Plus de 400 écoles dans différents pays utilisent des moniteurs de qualité de l'air et partagent leurs résultats avec IQAir; même cela ne représente qu’une petite partie des données que l’entreprise collecte et analyse. Néanmoins, leur rapport 2023 n'inclut pas quelques dizaines de pays en raison d'un manque de surveillance dans ces endroits.
"L'expansion du réseau mondial de surveillance de la qualité de l'air est cruciale car la collecte de données est réellement la première étape pour obtenir un impact significatif et lutter contre la pollution de l'air", a déclaré Chester Schroeder. "Les données permettent aux communautés de plaider en faveur du changement et éclairent les décisions politiques."
Encourager davantage de citoyens à s'engager dans la surveillance de la qualité de l'air avec des capteurs à faible coût peut également combler les lacunes des instruments gouvernementaux limités.
Le bureau de la région 5 de l'EPA des États-Unis dispose d'un programme de prêt de capteurs de particules portables accessibles aux particuliers, aux groupes communautaires, aux écoles et à d'autres organisations.
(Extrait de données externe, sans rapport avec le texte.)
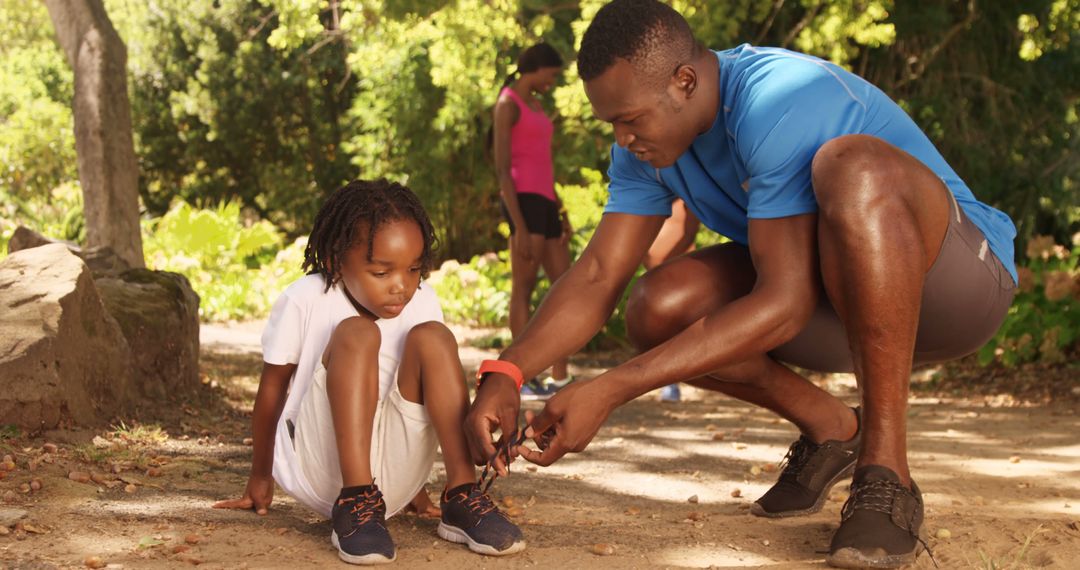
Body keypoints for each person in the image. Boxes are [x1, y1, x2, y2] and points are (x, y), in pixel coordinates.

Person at [464, 1, 1017, 568]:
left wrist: (607, 389)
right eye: (612, 124)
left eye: (631, 119)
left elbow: (784, 304)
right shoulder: (645, 150)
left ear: (685, 82)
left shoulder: (778, 97)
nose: (623, 138)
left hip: (957, 286)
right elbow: (600, 273)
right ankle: (833, 430)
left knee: (852, 167)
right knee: (657, 307)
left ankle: (886, 473)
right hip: (843, 307)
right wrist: (507, 371)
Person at [215, 180, 524, 564]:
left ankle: (461, 495)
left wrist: (412, 487)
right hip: (322, 466)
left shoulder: (423, 298)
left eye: (413, 269)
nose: (402, 287)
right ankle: (356, 498)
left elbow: (419, 401)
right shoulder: (305, 299)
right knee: (358, 332)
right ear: (335, 260)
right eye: (382, 273)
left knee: (435, 337)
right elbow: (273, 389)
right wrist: (261, 476)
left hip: (392, 476)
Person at [492, 43, 574, 399]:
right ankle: (520, 376)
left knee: (565, 286)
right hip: (522, 203)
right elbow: (502, 170)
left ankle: (560, 374)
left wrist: (562, 209)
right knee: (523, 289)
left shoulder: (537, 105)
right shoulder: (507, 104)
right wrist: (520, 226)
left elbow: (544, 163)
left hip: (546, 201)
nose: (552, 82)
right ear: (537, 69)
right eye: (552, 75)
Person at [643, 198, 701, 402]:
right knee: (659, 324)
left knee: (678, 324)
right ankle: (667, 380)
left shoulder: (687, 195)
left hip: (678, 268)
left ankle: (673, 379)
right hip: (656, 272)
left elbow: (689, 232)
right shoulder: (653, 191)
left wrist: (667, 262)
Dans l'Illinois, l'arboretum Morton à Lisle et la bibliothèque publique de Pontiac proposent également des prêts de capteurs et des formations.
"La précision et la représentativité de ce qui est mesuré par les citoyens de nos jours sont suffisamment bonnes pour donner aux gouvernements une très bonne opportunité de comprendre ce qui se passe", a déclaré Hammes.
Les écoles et les bibliothèques peuvent également participer au programme de drapeaux sur la qualité de l'air, en hissant un drapeau de couleur en fonction du degré de propreté ou de pollution de l'air un jour donné. Les couleurs (vert, jaune, orange, rouge et violet) correspondent à l'échelle de l'indice de qualité de l'air de l'EPA, allant de bon à très malsain.
L’augmentation de l’intérêt et des connaissances du public peut également aider les gens à faire des choix quotidiens pour se protéger. Par exemple, le brouillard est généralement considéré comme un temps mauvais mais généralement inoffensif. Cependant, il peut également indiquer la présence de particules nocives dans l'air.
"Beaucoup de gens pensent qu'ils peuvent simplement regarder... dehors et penser qu'ils comprennent ce que cela signifie sur la qualité de l'air. Mais c'est en réalité une énorme idée fausse", a déclaré Chester Schroeder. "Nous encourageons donc vraiment les gens à examiner les données sur la qualité de l'air et à les traiter comme vous le feriez avec la météo pour préparer votre journée."